Последствия 1991 г. и 1917 г., несмотря на важные различия, были схожи. Вновь надежды на эволюционный прогресс в направлении демократии, процветания и социальной справедливости были разбиты; небольшая группа радикалов навязала нации экстремальные меры; активная борьба за собственность и территорию, раздробив, подорвала основы многонационального государства, на этот раз ядерного, а победители разрушили устоявшиеся экономические и другие важные структуры, чтобы создать абсолютно новые, «как будто не имея прошлого»{248}. Вновь элиты действовали во имя идей и лучшего будущего, но оставили общество резко расколотым по отношению к очередному «проклятому вопросу»: почему это произошло?[92]. И вновь обычные люди расплачивались за все, в том числе катастрофическим падением уровня и продолжительности жизни.

Все перечисленные процессы разворачивались, на фоне взаимных (и долго не стихавших) обвинений в предательстве, в течение трех месяцев, с августа по декабрь 1991 г., когда был произведён «демонтаж союзной государственности». (Горбачёв ощущал себя преданным участниками августовского путча и Ельциным, Ельцин — его партнером по беловежскому соглашению Кравчуком, а миллионы россиян — беловежским роспуском Советского Союза, который побудил одного иностранного корреспондента назвать постсоветскую Россию «страной нарушенного слова»){249}. Этот период начался и кончился переворотами в Москве и Беловежье, а его кульминацией стала «революция сверху», направленная против реформирующейся советской системы и совершённая её собственными элитами — аналогичная той (опять же, при всех значимых расхождениях), что совершил в 1929 г. Сталин, отменив НЭП. Впоследствии, оглядываясь назад, россияне различных политических взглядов пришли к выводу, что именно в эти три месяца политический экстремизм и безудержная жадность лишили их шанса на демократический и экономический прогресс{250}. Некоторые думали, что это случилось десятилетием позже, при Путине.
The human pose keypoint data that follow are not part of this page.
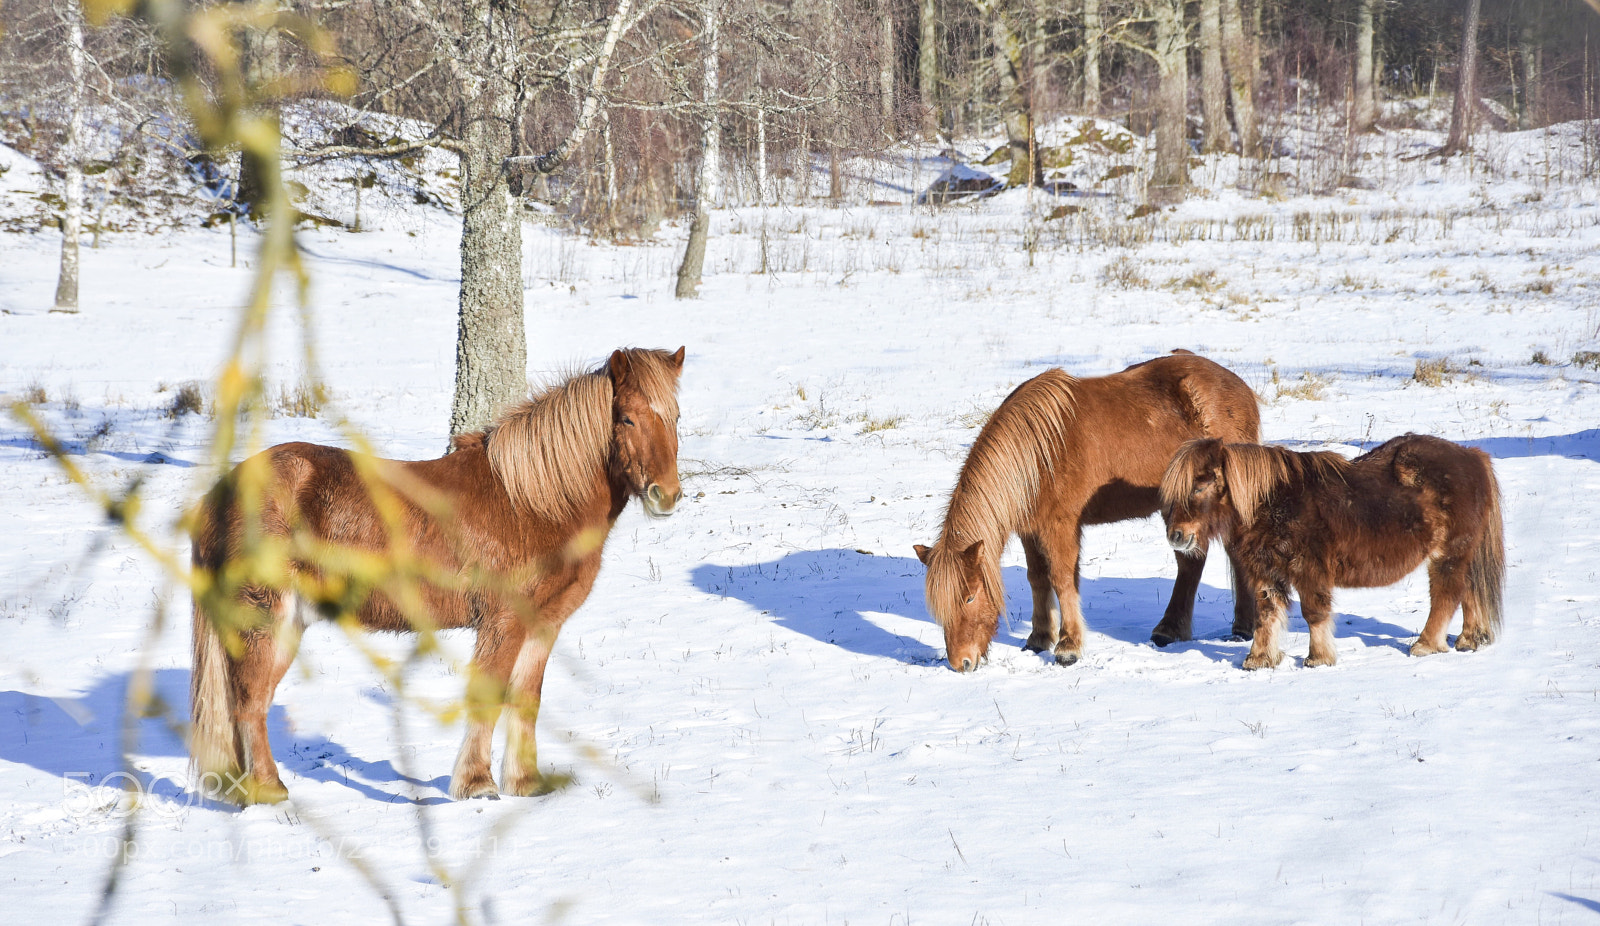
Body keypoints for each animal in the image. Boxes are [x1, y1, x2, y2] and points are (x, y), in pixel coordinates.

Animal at [189, 347, 685, 804]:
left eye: (675, 416)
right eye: (626, 419)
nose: (666, 495)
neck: (531, 502)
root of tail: (222, 493)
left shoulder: (544, 624)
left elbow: (526, 700)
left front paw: (525, 784)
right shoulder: (503, 623)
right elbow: (488, 696)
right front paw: (477, 784)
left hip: (288, 623)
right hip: (264, 620)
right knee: (249, 701)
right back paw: (269, 792)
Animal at [913, 351, 1261, 672]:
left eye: (970, 597)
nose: (961, 663)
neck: (1038, 456)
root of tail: (1240, 388)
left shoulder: (1060, 526)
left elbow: (1062, 580)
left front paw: (1068, 647)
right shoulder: (1029, 530)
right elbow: (1037, 579)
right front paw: (1039, 638)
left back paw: (1238, 629)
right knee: (1193, 562)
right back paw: (1177, 630)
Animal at [1159, 434, 1504, 670]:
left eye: (1200, 486)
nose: (1176, 536)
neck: (1274, 502)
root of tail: (1473, 456)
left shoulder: (1309, 570)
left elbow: (1314, 613)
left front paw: (1318, 659)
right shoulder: (1266, 573)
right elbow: (1266, 615)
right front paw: (1258, 660)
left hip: (1448, 554)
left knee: (1447, 596)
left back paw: (1426, 645)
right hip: (1461, 554)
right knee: (1469, 591)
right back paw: (1470, 640)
Безусловно, трудно себе представить политический акт, более экстремальный, чем ликвидация государства с 280-миллионным населением и бессчетными запасами ядерных и прочих средств массового уничтожения. И всё-таки Ельцин сделал это, как признали даже его сторонники, сделал безоглядно, способом, который не был «ни легитимным, ни демократическим»{251}. Принципиально отличный от горбачевской приверженности постепенности, социальному консенсусу и конституционализму, это был возврат к «необольшевистской» и более ранним российским традициям насильственных изменений, как считают многие русские и даже некоторые западные авторы{252}.[93] Последствия его неизбежным образом поставили под угрозу демократические достижения предшествующих шести лет перестройки.

вернуться

91

Как напоминают Реддавей и Глинский (Tragedy. P. 2), большинство западных комментаторов «были в восторге» от распада советского государства. Один американский политолог, правда, призывал опасаться тех, кто готов «простить коммунистического лидера, который думал, что [демократизация] могла быть возможна» (Dawisha Karen in APSR, June 1999. P. 476).

вернуться

92

Даже один из бывших ельцинских пресс-секретарей и спустя почти пятнадцать лет писал: «Мы никак не можем понять, что же для нас значил распад СССР» (Костиков Вячеслав // АиФ. 2005. 9 ноября).

вернуться

93

По некоторым оценкам, в России существует «почти всеобщее убеждение», что идеология постсоветского ельцинизма была «вывернутой наизнанку идеологией советского коммунизма». Kagarlitsky Boris. Russia Under Yeltsin and Putin. — London, 2002. P. 55.